February 12, 2019      5 min read

Not only will effective inventory control save you money, but it can also improve cash flow in other ways. It’s important to factor inventory stock into your cashflow management because it represents money spent that won’t generate cash until your inventory has been sold.

The longer inventory sits on your shelves, the more it costs, tying up cash reserves and occupying valuable space. Implementing inventory control techniques will improve inventory turns and save you valuable time and money.

When you have robust inventory control, you will know exactly what and exactly how much inventory stock is on hand. On-hand stock levels affect sales by dictating how much you have available to sell and how much stock you need to purchase.

There are many inventory control practices you can leverage to save money and increase cashflow. Start with the seven key areas listed below.

Set minimum stock levels

Improve inventory control by setting minimum levels for each of those inventory items that must always be on hand. When your inventory stock dips below these predetermined levels, you know it is time to order more.

By holding the bare minimum stock required to meet sales demand you can save money through the reduction of holding costs such as storage, insurance and handling expenses.

Minimum stock levels will vary by product based on how quickly the item sells, and the lead time required to get products back in stock. Monitor minimum stock levels a few times a year to ensure quantities are still relevant and adjust up or down to match current demand.

Accurate forecasting

A significant way of optimising inventory control is through the ability to predict demand as accurately as possible. While many variables make accurate forecasting difficult, there are a few areas to consider when projecting future sales. These include, but are not limited to, current market trends, historic sales during the same period in previous years, seasonality, current and projected growth and the general economic climate.

A good inventory information system will allow you to capture sales history that will help to establish forecasts and future sales by analysing this data to identify patterns and trends.

Accurate forecasting saves money by reducing the risk of waste, spoilage and excess or obsolete stock that ties up working capital, compounds holding costs and takes up valuable storage space that could be used for more popular, fast selling items.

Supply chain management

By streamlining the entire supply chain, businesses can reduce inventory stock, improve time to market, reduce cycle times, free-up cashflow and increase profits. Importantly optimisation of the entire supply chain results in clearly visible customer service performance and a reduction in all forms of inventory.

Whether you need to return slow-moving stock, troubleshoot manufacturing issues, or quickly restock a fast selling item, it’s important to have a good relationship with your suppliers. Effective relationships are about good communication that provides room for give-and-take facilitating quick response to supply problems.

For example, notifying suppliers when you expect an increase in sales allows them time to adjust production to meet the increased demand. Likewise, suppliers letting you know when a product is behind schedule or running low in stock allows you to put a hold on advertising and promotions or even to look for a temporary substitute.

Production scheduling

Production scheduling is possibly one of the least understood aspects of manufacturing and often results is product flow imbalances, causing bottlenecks, long cycle times and erratic output, all of which can reduce customer service.
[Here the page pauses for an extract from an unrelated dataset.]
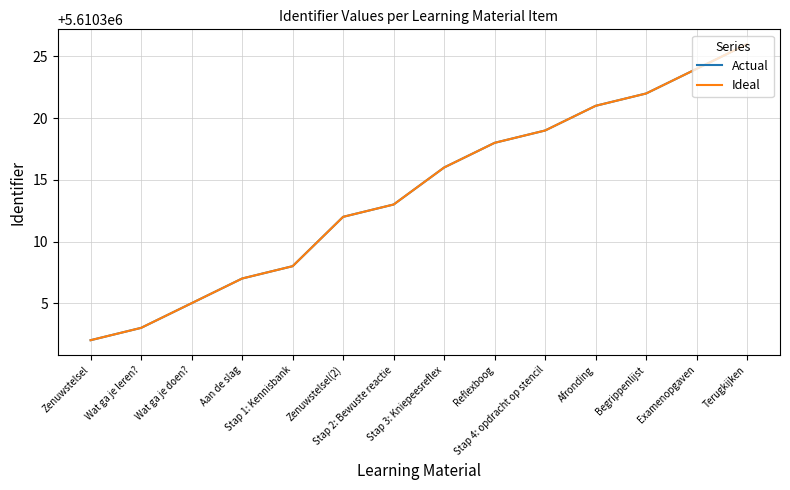

True or false: Ideal and Actual intersect in this chart.

False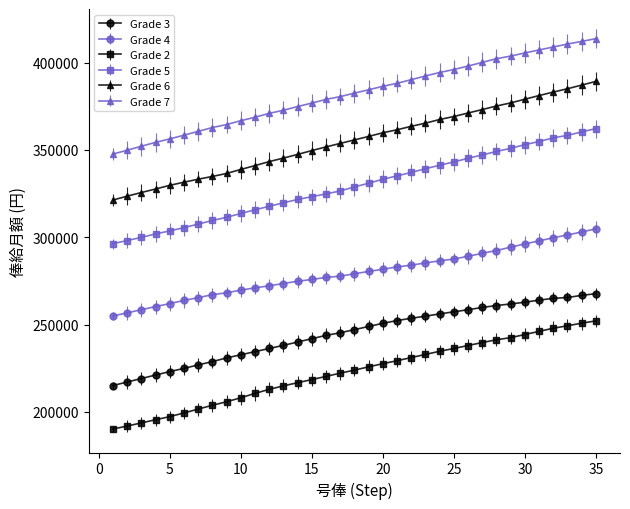

What is the value of the Grade 4 point at the 14th from the left?

274800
By measuring production efficiency and order-to-delivery effectiveness, manufacturers can save money and achieve greater value from working capital.

With proper planning and scheduling, you can make the most efficient use of your physical infrastructure and equipment. Spreading out the workload to avoid long periods of heavy use will improve the longevity of equipment and save money over the long-term.

Flexible manufacturing

Contemporary customers demand more than just the lowest price overall. Short lead times, quality products, on-time delivery and great customer service are as equally important to today’s customers as a good price is. The consequence of non-compliance to these demands can easily result in lost business, costing you money and potentially leading to an excess of inventory over the course of the business year.

Flexible manufacturing is the ability to produce goods that are readily adaptable to changes in both in type and quantity, of the product being manufactured. Manufacturers need a level of flexibility within their operations to improve customer responsiveness and quickly respond to mutable customer demand.

Reducing inventory stock

There are many ways to save money by reducing inventory stock. From optimising order sizes and purchase frequency to getting rid of obsolete items.

Obsolete inventory is the in-stock goods that no longer have any customer demand, they typically occur when new product launches release newer versions of the same item, such as smartphones, or simply because customer demand patterns change due to unforeseen market shifts.

Businesses should regularly monitor the product life cycles of every unique item to track demand pattern changes over time. Solid inventory control helps you avoids unnecessary spoilage, and dead stock that is out of season, has gone out of style, or otherwise become irrelevant. Avoiding dead, obsolete or expired stock, once again, will save you money.

Regular auditing

A regular audit of your inventory stock and overall operations is crucial to optimising inventory control and reducing costs. Spot checking inventory throughout the year to match inventory reports with actual inventory stock allows you to identify and manage discrepancies more regularly than a single year-end stocktake.

Even if you are using inventory control software and automated tracking it is prudent to supplement this with a physical spot check, comparing the count to the inventory records, particularly with regards to problematic or fast-moving goods.